JUST IN CASE THAT THERE ARE PEOPLE THAT SPEAK SPANISH HERE IN MARTIAL TALK



SEMINARIO en el país de Colombia

Song Moo HapKiDo Internacional estará formalizando Sucursal en Bogota, Colombia y esta será dirigida por el 3er Dan Cinta Negra e Instructor : Sr. Luis Francisco Cruz Ariza. 

Este se llevara a cavo el fin de semana de 26 & 27 de Julio de 2003. Incluirá historia de HapKiDo como de la Song Moo Kwan HapKiDo, Significado de la bandera de Korea y del emblema de Song Moo Kwan HapKiDo. Se harán ejercicios Danjon Ho Hup Bup ó desarrollo del Ki como de estiramientos correctamente, 21 patadas básicas y sus usos, caídas y técnicas de defensa personal contra agarres al frente como de atrás del cuerpo. Defensas contra ataques de golpes / puño y  contra lucha / YuDo y defensa contra ahorcamientos básicos. Al final del mismo se ara entrega del certificado de participación con la toma de fotos.   

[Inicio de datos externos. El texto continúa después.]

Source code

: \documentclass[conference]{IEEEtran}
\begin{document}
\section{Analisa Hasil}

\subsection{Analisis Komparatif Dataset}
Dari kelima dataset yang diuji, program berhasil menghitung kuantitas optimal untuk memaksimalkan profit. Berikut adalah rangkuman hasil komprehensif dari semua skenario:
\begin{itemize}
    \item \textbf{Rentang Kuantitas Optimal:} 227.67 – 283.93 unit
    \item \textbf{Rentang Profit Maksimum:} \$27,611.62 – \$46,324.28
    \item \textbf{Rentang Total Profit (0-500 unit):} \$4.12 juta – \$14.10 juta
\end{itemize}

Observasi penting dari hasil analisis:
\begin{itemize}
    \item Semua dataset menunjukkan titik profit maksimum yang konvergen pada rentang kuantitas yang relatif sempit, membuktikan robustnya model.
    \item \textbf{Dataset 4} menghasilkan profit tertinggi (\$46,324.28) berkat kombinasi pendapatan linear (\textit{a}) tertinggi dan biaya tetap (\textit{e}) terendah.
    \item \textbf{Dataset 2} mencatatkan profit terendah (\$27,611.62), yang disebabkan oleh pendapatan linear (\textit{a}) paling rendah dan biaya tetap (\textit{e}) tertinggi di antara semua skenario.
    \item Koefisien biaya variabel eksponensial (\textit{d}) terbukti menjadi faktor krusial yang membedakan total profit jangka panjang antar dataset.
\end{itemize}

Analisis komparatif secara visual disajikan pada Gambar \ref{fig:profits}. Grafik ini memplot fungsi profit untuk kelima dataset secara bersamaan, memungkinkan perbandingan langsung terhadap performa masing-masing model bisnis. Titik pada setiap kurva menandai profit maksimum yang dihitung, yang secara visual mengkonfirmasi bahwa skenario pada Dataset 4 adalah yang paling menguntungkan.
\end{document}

Este será para introducir el Song Moo Kwan HapKiDo, para revalidar el curriculum de esta agrupación dirigida por Sr. Cruz. Tendrá un costo de inversión de $.40.00 (US Dólares)
por persona para ambos días.

Para mayor información, como para separar su espacio, escribir al Sr. Cruz al e-mail : KikoHapki@yahoo.com  o al Sr. Navarro al e-mail : navarro_hapkido_panama@yahoo.com . Si desea entre en nuestra pagina web : http://www.gratisweb.com/navarro_hapkido_panama/navarro_hapkido_panama/

Este seminario será dirigido por el Maestro Ramón Navarro 5to Dan Cinta Negra ( promovido pero no se me entregara el certificado hasta Octubre cuando se celebraran los 28 años que este arte cumple de estar en la republica de Panamá ) tiene 26 años de enseñar este arte marcial y experiencia en las artes marciales desde 1961 con cinto negro elevado en Tae Kwon Do ( 5to Dan ) y en Tang Soo Do (4to Dan ).

Atentamente suyos en HapKiDo; les esperamos.


HAP

Ramón Navarro
HapKiDo SabomNim 
Song Moo Kwan HapKiDo
Panamá Ciudad de Panamá


----------



## arnisador (Aug 12, 2003)

Can we get a review of the seminar?


----------